= Gul Muhammad Khatri =

Pakistani artist, painter and writer

Gul Muhammad Khatri (1919–1979) was an artist, painter and writer living in Karachi, Pakistan. He produced art works in the form of portraits, landscape art, and calligraphic illustrations of Sufi poetry (especially poetry of Shah Abdul Latif Bhitai). He also did commercial art work in the form of poster design, glass painting, sign board, textile design, theatrical design, cinema posters, tile design as well as Sindhi, Urdu, Hindi, Gujarati and English calligraphy.

Khatri was also a prolific writer, authoring many articles and essays on Pakistani and Indus art and literature in Sindhi and Urdu languages, which were published in different newspapers and periodicals.
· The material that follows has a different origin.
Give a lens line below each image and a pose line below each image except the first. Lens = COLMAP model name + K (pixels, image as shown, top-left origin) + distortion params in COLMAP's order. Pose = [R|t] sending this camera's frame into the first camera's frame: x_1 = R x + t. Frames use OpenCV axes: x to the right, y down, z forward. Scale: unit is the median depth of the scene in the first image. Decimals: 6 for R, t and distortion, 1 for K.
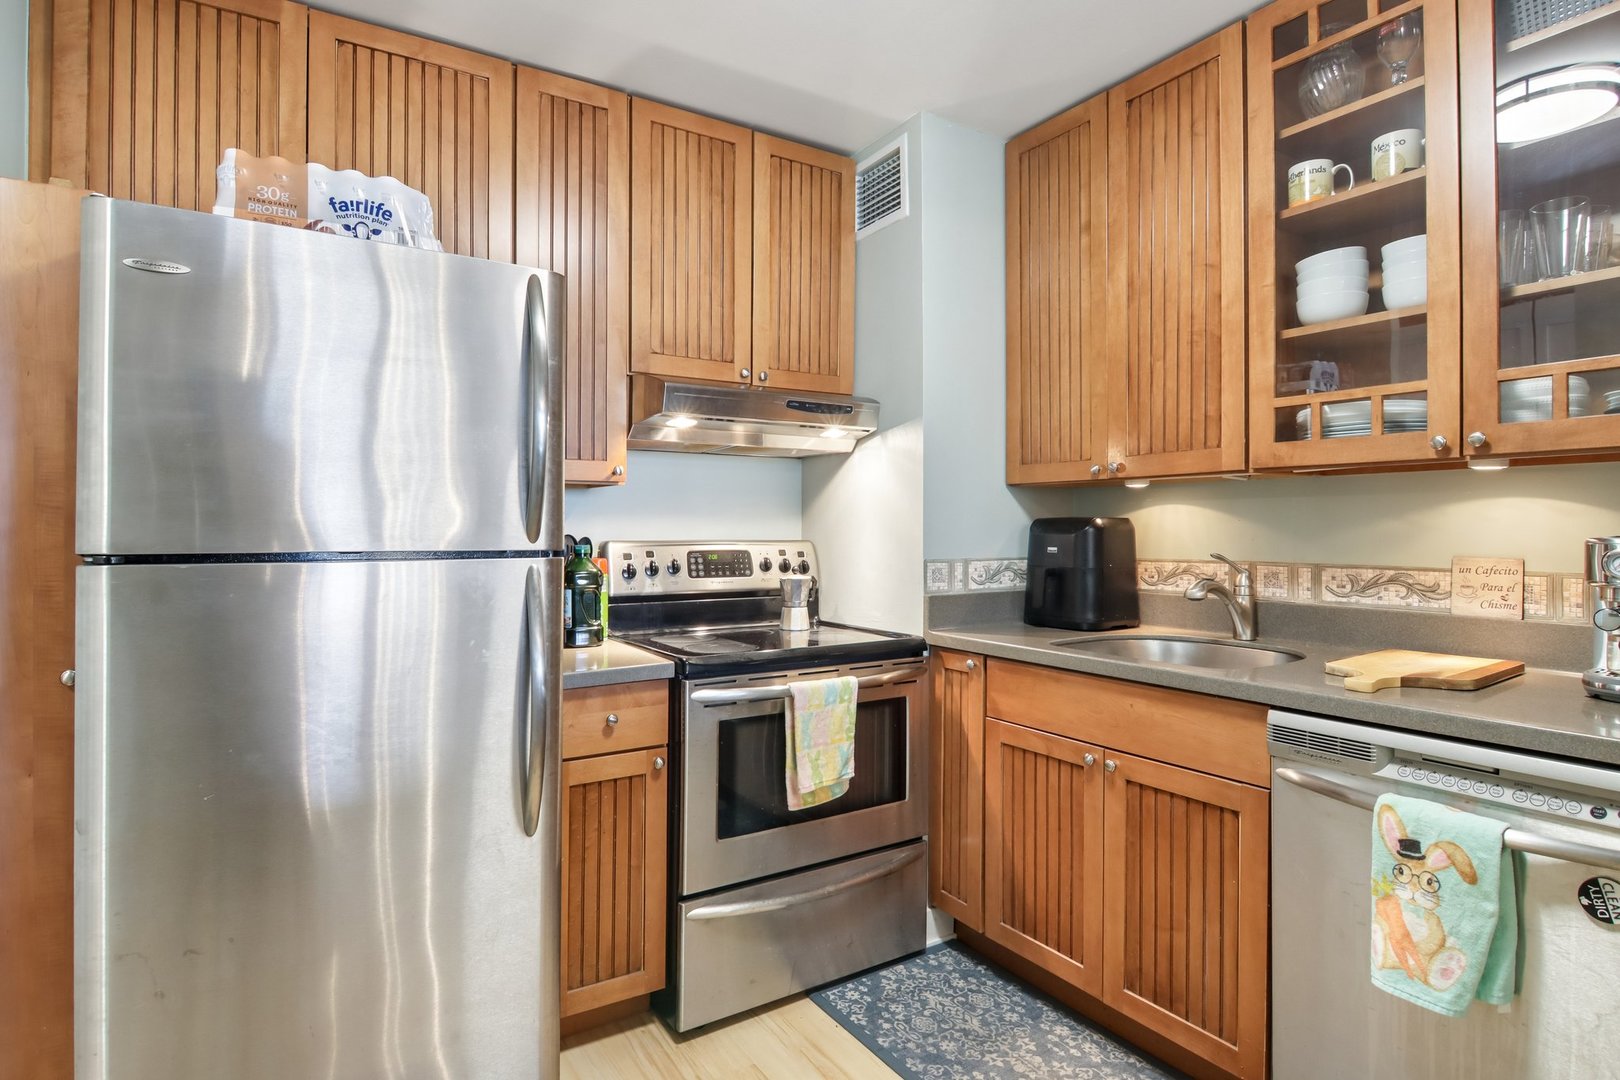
lens RADIAL K [[844.8, 0, 802.7], [0, 844.8, 534.6], [0, 0, 1]] dist [0.005851, -0.003055]
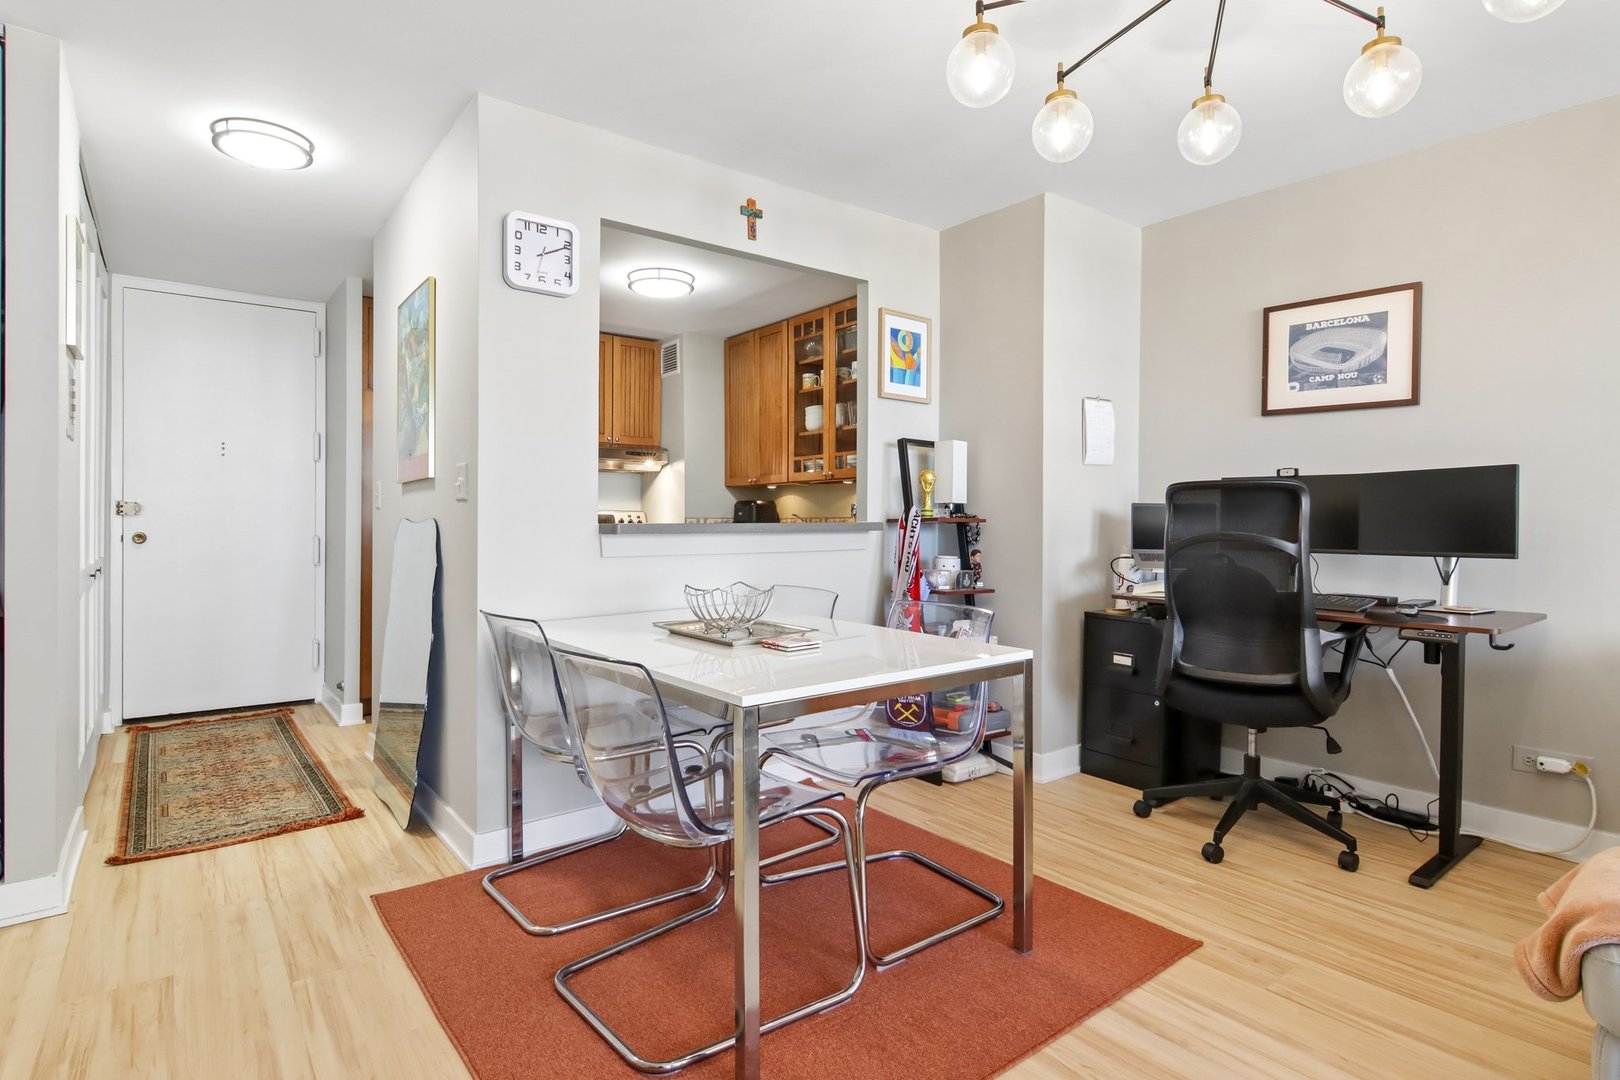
lens RADIAL K [[844.8, 0, 819.8], [0, 844.8, 541.0], [0, 0, 1]] dist [0.005851, -0.003055]
pose [[0.994457, 0.002111, 0.105123, 0.318036], [-0.002811, 0.999975, 0.006511, 0.093541], [-0.105107, -0.006771, 0.994438, -1.672017]]
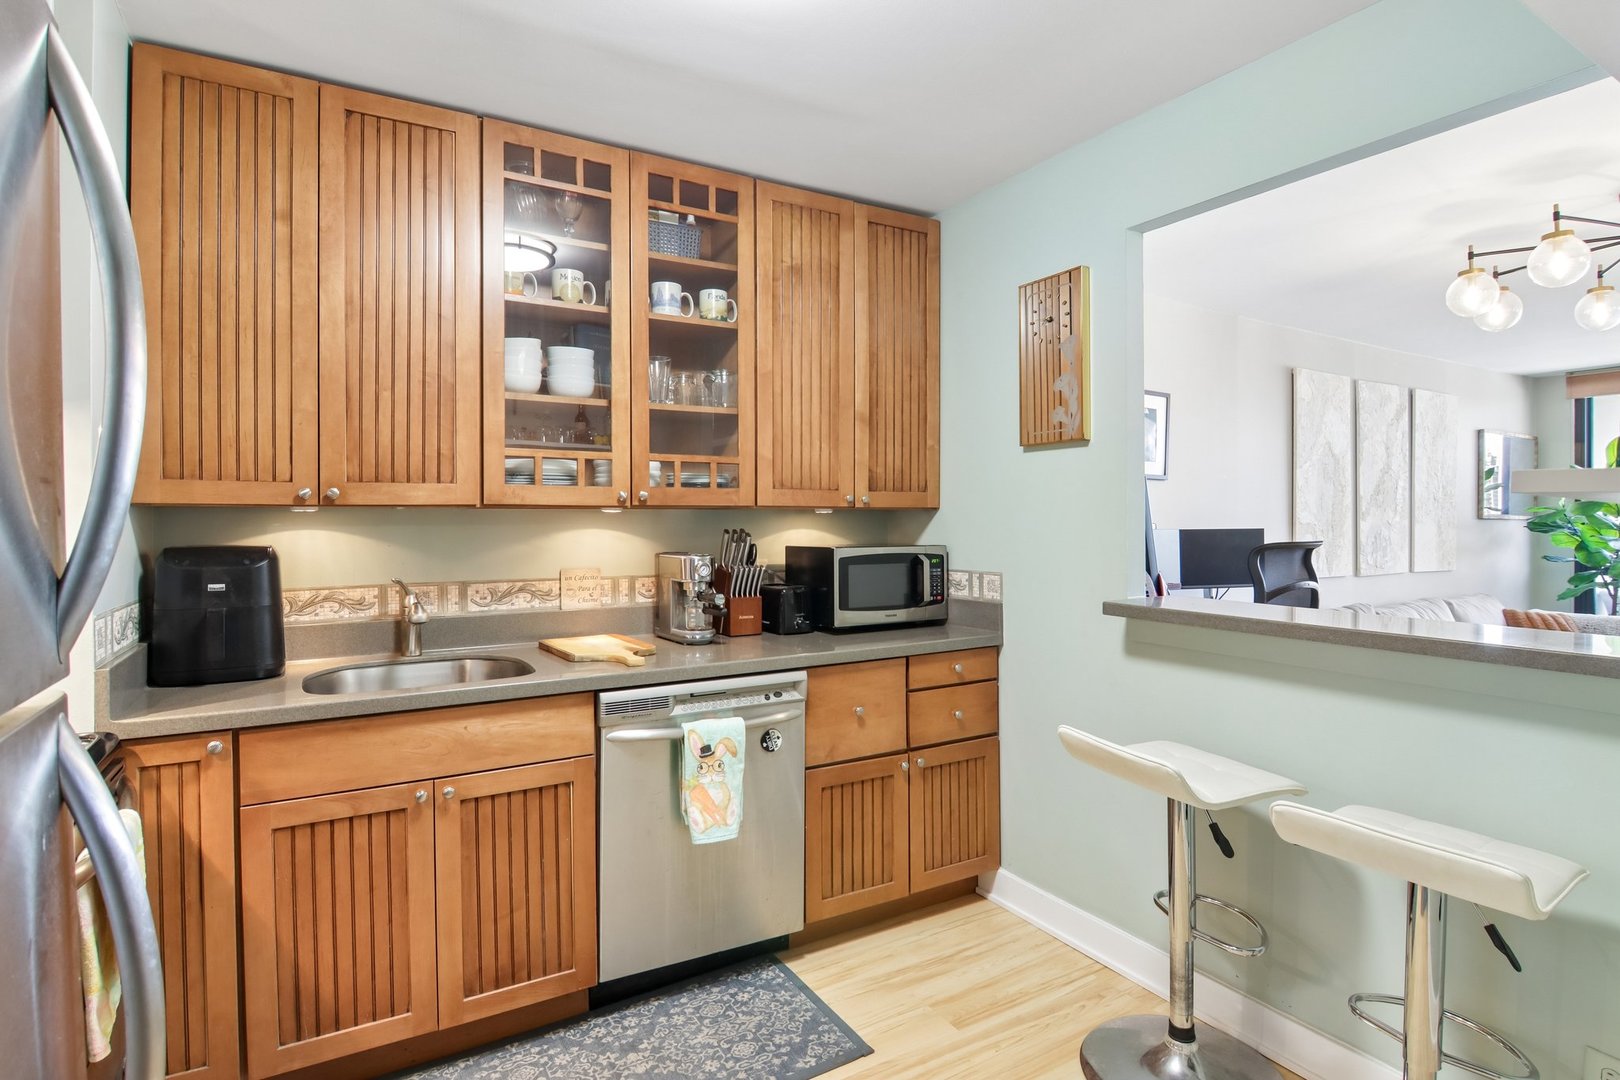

Due to his lifelong interest in the art of the Indus Valley, he was known as Mussawar-e-Latif and Founder of the Indus Art.

He learned art from his teacher Charanjit Singh Wordi under whose mentorship he studied for about 12 years.

In 1967, Khatri founded Mehran Cultural Association to develop Indus art and literature and was elected its President.

In 2010, along with other notable Sindh artists, Gul Munhammed Khatri was posthumously honoured with a special shield in acknowledgement of services to Sindh Art at a seminar organised by the Institute of Art and Design University of Sindh.

Khatri's publications include
- Shah Abdul Latif, Art Edition Part I, with translation in Urdu and English, which has been recommended by the Government of Sindh for public libraries;
- Naqoosh-e-Latif with translation in Urdu, English, Gujarati and Hindi; unpublished – manuscript was handed over to the Culture Department, Government of Sindh for publication but afterwards was reported lost.